Dataset section:
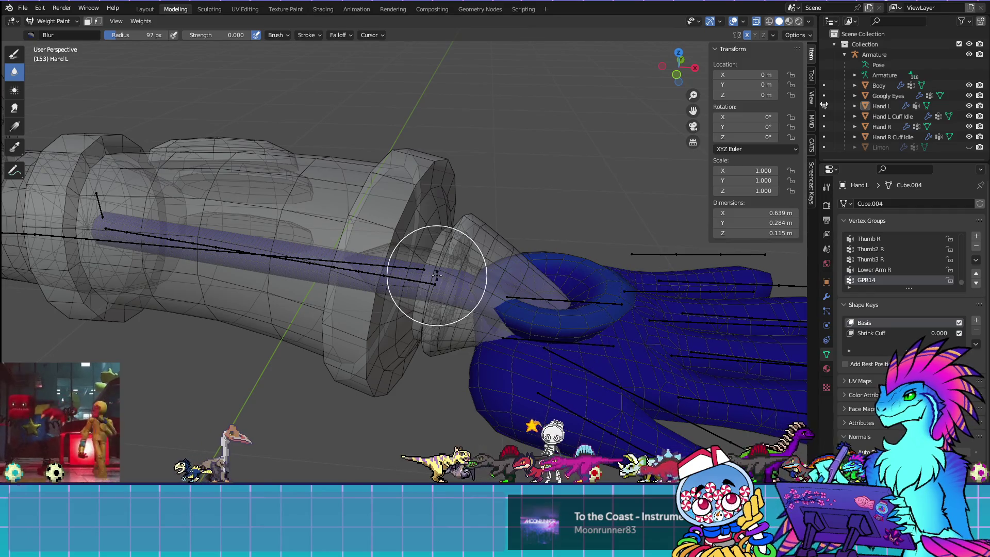
Step: Return to Edit Mode with Lower Arm R active, deselect all, and delete a leftover right-thumb group
click(897, 270)
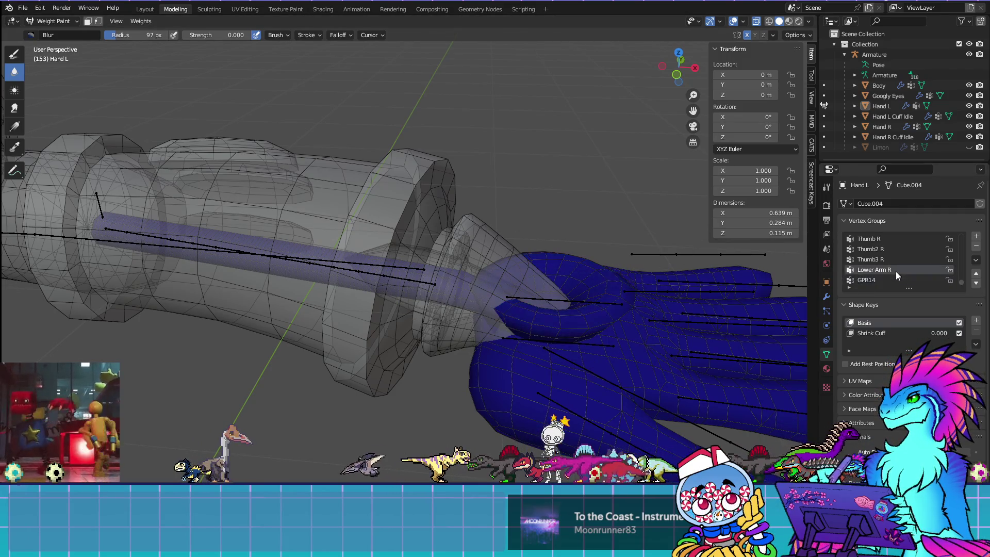
key(Tab)
key(alt+a)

Exercise: What is wanted is the listing, written out exactly, with each picture removed.

Problem solution:
Step: Return to Edit Mode with Lower Arm R active, deselect all, and delete a leftover right-thumb group
click(897, 270)
key(Tab)
key(alt+a)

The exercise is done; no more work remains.